O senador Jaime Bagattoli (PL-RO) também defendeu a importância dos produtores familiares, mas rechaçou atribuir culpa a determinado setor do agronegócio.
“Temos que dar prioridade ao pequeno produtor, ajudar na comercialização… No meu estado, mais de 50 mil proprietários da produção familiar não têm regulação fundiária. Tem pessoas há mais de 40 anos na propriedade. [Mas] nós precisamos acabar no Brasil é com essa divisão: agricultor familiar, granjeiro, grande produtor… Todos têm sua contribuição para o país. Não podemos mais colocar uma rivalidade entre o rico e o pobre”, disse Bagattoli.
A representante do Fórum Nacional de Segurança Alimentar e Nutricional dos Povos Tradicionais de Matriz Africana (Potma), Regina Barros Goulart Nogueira, defendeu que o conceito de território para os povos de matriz africana influi no combate à fome e ao racismo e na distribuição de terras aos povos tradicionais.
“O próprio corpo é um território. Cada vez que um ser está em insegurança alimentar, esse território está sendo atacado. Então, entender que os alimentos cultivados nessas hortas comunitárias, por exemplo, são importantes não só para alimentação física, mas também a espiritualidade, preserva da questão do racismo. Queremos terras, território e territorialidade”, disse Regina, relembrando a importância do Estatuto da Desigualdade Racial (Lei 12.288, de 2010), de autoria de Paim, para os negros no Brasil.

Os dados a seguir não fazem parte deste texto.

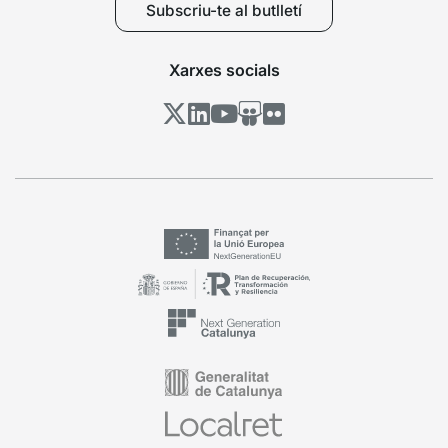
Subscriu-te al butlletí
Xarxes socials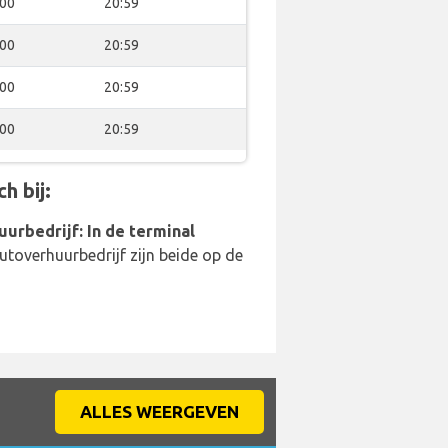
:00
20:59
:00
20:59
:00
20:59
:00
20:59
h bij:
uurbedrijf: In de terminal
utoverhuurbedrijf zijn beide op de
ALLES WEERGEVEN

O representante do Movimento dos Trabalhadores sem Teto (MTST), Fabiano Monteiro, apresentou projetos sociais do movimento que distribuem alimentos e constroem casas para pessoas em situação de pobreza. Para Monteiro, é insuficiente apenas oferecer alimento quando a família não consegue comprar gás ou ter residência apropriada.
“Através de uma casa, de alimentação e de salubridade que a gente tem força para lutar por outros direitos”, disse Monteiro.
A secretária de Avaliação, Gestão da Informação e Cadastro Único do Ministério do Desenvolvimento, Letícia Bartholo de Oliveira e Silva, também considera a fome um problema multidimensional. Ela explicou como o Cadastro Único (CadÚnico), instrumento que une de diversos cadastros de programas sociais do governo federal, analisa o perfil das pessoas mais pobres e ajuda a mapear os problemas sociais. Letícia mencionou ações do governo federal no âmbito do CadÚnico, para Paim, esse era um dos objetivos do debate.
A diretora da Secretaria de Transparência do Senado, Elga Mara Teixeira Lopes, conduz o setor na Casa responsável pelo Instituto DataSenado. Elga explicou que a falta de dados frequentes e de responsabilidade de líderes políticos quanto a fome no Brasil, especialmente durante as eleições de 2022, a motivou a solicitar os debates. Além disso, o DataSenado está realizando pesquisa sobre o tema e espera atualizá-la a cada dois anos.
“Estamos fazendo pesquisa qualitativa na modalidade de pesquisa de profundidade, ouvindo principalmente pessoal que trabalha nos CRAs [Centro de Referência de Assistência Social] e agentes de saúde, que estão na ponta, na busca ativa por quem passa a fome. Em junho vamos apresentar esse trabalho”, disse Elga.
A diretora estava acompanhada de Marcos Ruben de Oliveira, coordenador do DataSenado. O Instituto existe há 20 anos, faz pesquisa de opinião e fornece aos senadores dados e análises acerca de políticas públicas.